I'm a Data Scientist with a master's degree in Business Administration (MBA) and startup founder with 6+ years' experience delivering end-to-end data analysis and infrastructure projects to multiple clients. I have a deep industry background in big data, machine learning systems, NLP and statistics.
I am passionate about building a platform to deliver insight by facilitating the decision-making process and solving business problems through the application of cognitive computing and AI.
Currently, I am working on a duplicate bug report detection system utilizing multiple NLP packages and three models (TF-IDF, Word2Vec, BM25F) in Python.
- Duplicate Bug Report Detection System (NLP Based Recommendation Engine)
- Default Risk Predictive Modeling (Logistic Regression & Light Gradient Boosting)
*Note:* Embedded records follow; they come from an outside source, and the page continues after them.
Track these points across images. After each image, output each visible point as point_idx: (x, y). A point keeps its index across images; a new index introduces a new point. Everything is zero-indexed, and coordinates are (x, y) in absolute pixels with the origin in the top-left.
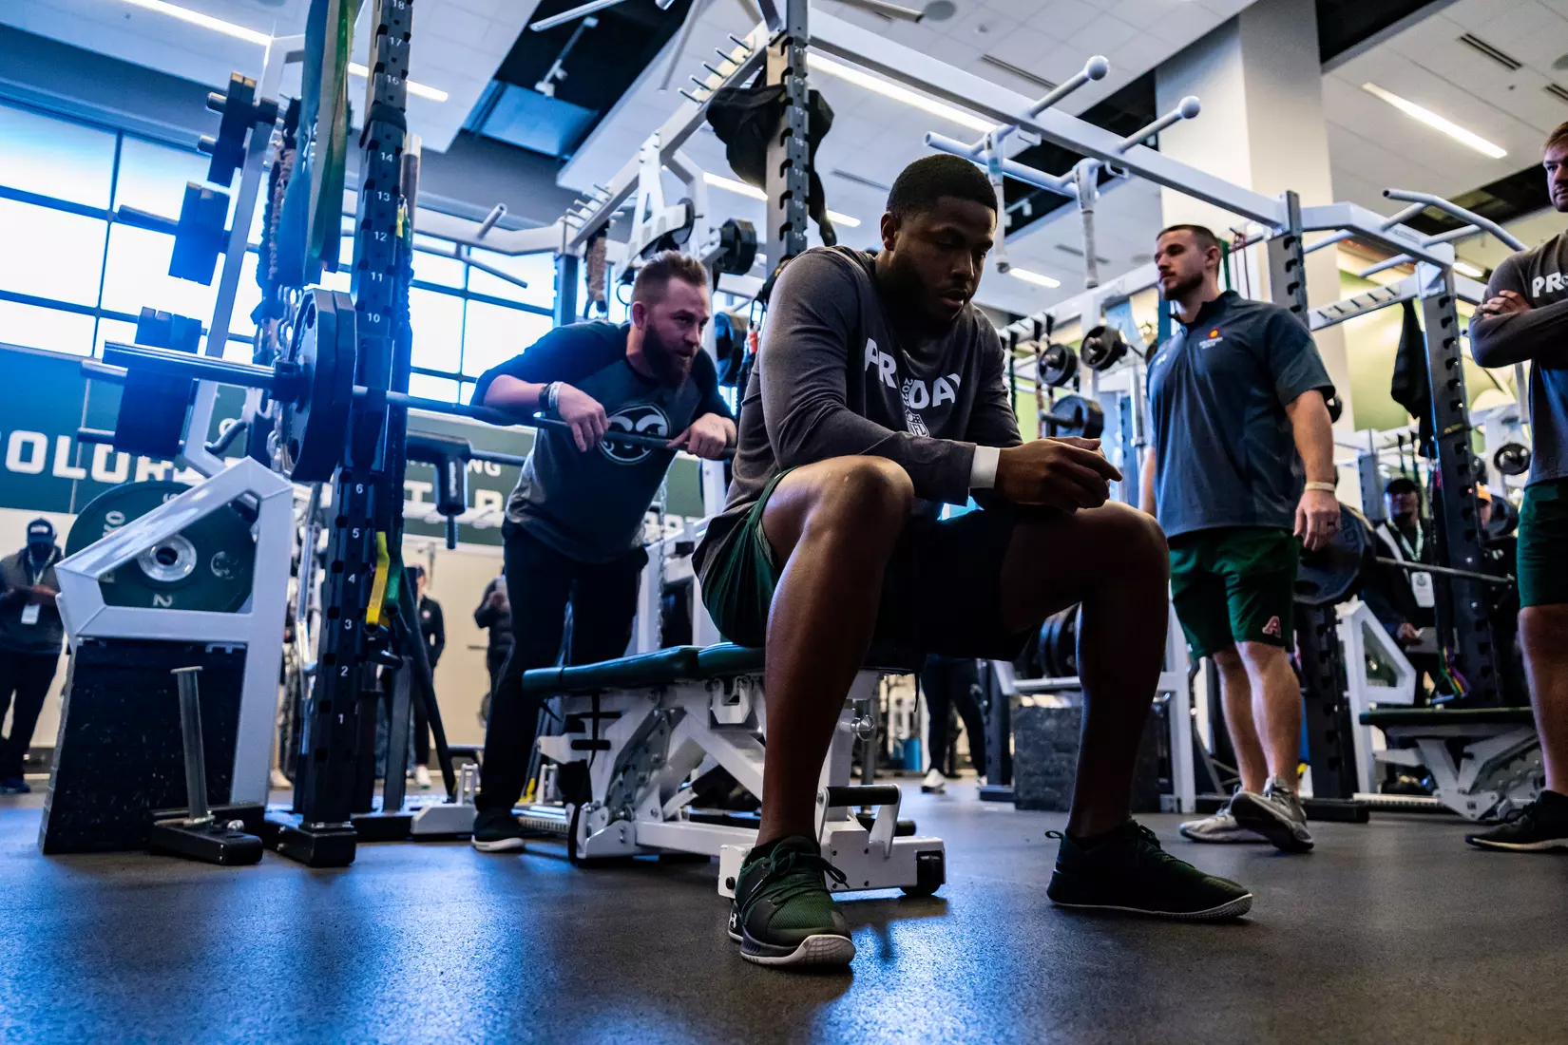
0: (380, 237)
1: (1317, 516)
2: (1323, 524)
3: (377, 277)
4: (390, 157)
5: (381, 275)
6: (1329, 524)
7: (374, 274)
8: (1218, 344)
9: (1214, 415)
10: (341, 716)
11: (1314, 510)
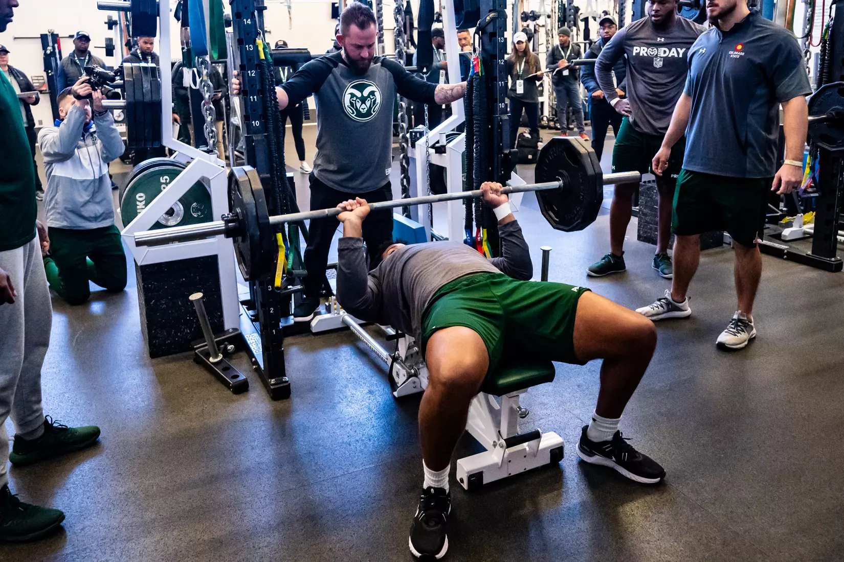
0: (251, 73)
1: (788, 183)
2: (790, 187)
3: (254, 99)
4: (249, 22)
5: (255, 97)
6: (793, 188)
7: (251, 97)
8: (741, 56)
9: (730, 103)
10: (274, 331)
11: (787, 180)
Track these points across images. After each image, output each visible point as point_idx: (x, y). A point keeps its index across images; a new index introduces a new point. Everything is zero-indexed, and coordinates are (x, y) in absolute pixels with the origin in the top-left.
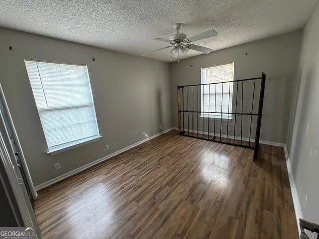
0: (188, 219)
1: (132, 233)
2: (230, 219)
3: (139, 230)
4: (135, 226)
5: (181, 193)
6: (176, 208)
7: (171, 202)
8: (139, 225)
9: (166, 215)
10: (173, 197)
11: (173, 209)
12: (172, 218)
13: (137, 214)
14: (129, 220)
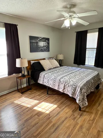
0: (71, 129)
1: (35, 135)
2: (99, 131)
3: (39, 133)
4: (37, 130)
5: (67, 113)
6: (63, 122)
7: (60, 118)
8: (39, 130)
9: (56, 126)
10: (61, 115)
11: (61, 122)
12: (61, 128)
13: (38, 124)
14: (33, 126)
- Demographics Customer Segmentation of VAS Subscribers (K-means & Adaboost)
- SMS Content Analysis and Classification (NLP Based Project)
This project aims to propose an effective unsupervised and supervised models to detect duplicate bug report in the Bugzilla repository. The search engine finds the top-N most similar reports to a given report, and deduplicate issues faster. Moreover, it presents an analytical dashboard to developers to understand the different aspects of the bug reports’ statistics and major sources of bug generation.
This project aims to build a default risk predictive model to assess the credibility of loan applicants.